Stored entries
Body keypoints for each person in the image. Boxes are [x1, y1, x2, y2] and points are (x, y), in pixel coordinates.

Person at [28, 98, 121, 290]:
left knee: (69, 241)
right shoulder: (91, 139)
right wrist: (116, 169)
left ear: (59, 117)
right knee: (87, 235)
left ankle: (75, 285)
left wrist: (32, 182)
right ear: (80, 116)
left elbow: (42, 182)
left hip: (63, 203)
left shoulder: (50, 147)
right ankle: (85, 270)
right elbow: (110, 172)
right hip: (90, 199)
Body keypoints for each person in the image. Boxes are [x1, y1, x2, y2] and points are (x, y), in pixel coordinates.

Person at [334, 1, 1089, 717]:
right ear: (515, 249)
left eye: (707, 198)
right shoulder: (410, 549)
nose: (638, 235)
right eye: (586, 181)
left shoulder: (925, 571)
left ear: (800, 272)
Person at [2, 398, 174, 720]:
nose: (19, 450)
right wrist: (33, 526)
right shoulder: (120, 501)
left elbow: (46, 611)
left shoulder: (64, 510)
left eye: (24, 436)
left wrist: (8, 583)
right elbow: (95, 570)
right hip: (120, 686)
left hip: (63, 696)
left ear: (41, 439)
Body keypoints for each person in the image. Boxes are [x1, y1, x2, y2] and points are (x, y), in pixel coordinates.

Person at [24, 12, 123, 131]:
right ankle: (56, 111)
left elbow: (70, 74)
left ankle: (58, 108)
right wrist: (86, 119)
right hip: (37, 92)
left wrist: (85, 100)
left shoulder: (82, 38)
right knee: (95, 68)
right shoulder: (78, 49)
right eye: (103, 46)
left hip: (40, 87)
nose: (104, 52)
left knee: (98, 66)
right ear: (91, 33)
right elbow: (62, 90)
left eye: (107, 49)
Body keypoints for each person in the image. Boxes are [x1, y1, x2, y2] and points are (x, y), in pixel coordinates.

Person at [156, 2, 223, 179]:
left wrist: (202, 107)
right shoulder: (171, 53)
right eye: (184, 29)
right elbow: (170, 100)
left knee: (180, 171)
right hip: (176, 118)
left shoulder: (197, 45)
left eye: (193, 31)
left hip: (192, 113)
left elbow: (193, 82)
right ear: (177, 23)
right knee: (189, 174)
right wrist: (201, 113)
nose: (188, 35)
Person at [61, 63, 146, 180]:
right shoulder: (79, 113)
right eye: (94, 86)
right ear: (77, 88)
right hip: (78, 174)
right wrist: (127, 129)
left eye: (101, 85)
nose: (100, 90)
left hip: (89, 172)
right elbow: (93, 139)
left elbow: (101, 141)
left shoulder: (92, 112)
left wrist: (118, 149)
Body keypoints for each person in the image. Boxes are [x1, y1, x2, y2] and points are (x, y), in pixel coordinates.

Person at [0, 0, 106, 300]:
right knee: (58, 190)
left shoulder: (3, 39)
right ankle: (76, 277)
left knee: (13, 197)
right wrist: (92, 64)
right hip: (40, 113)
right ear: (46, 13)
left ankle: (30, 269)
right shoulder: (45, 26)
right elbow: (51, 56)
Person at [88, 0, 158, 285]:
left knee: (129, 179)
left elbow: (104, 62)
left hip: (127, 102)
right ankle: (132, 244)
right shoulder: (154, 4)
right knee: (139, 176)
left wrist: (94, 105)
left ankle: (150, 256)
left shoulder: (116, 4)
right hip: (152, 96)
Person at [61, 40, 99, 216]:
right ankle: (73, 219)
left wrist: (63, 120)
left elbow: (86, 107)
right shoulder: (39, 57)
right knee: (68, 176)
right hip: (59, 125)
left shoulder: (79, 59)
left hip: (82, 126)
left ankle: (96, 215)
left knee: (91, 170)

Task instructions
From the records above, copy out the line with "right wrist: (127, 129)", the line with "right ear: (46, 13)", and every line between them, word for word.

Result
right wrist: (127, 129)
left eye: (101, 85)
nose: (100, 90)
left hip: (89, 172)
right elbow: (93, 139)
left elbow: (101, 141)
left shoulder: (92, 112)
left wrist: (118, 149)
Body keypoints for each person in the image. Boxes are [x1, y1, x2, y2] and points are (x, y), in pixel coordinates.

Person at [0, 0, 106, 300]:
right knee: (58, 190)
left shoulder: (3, 39)
right ankle: (76, 277)
left knee: (13, 197)
right wrist: (92, 64)
right hip: (40, 113)
right ear: (46, 13)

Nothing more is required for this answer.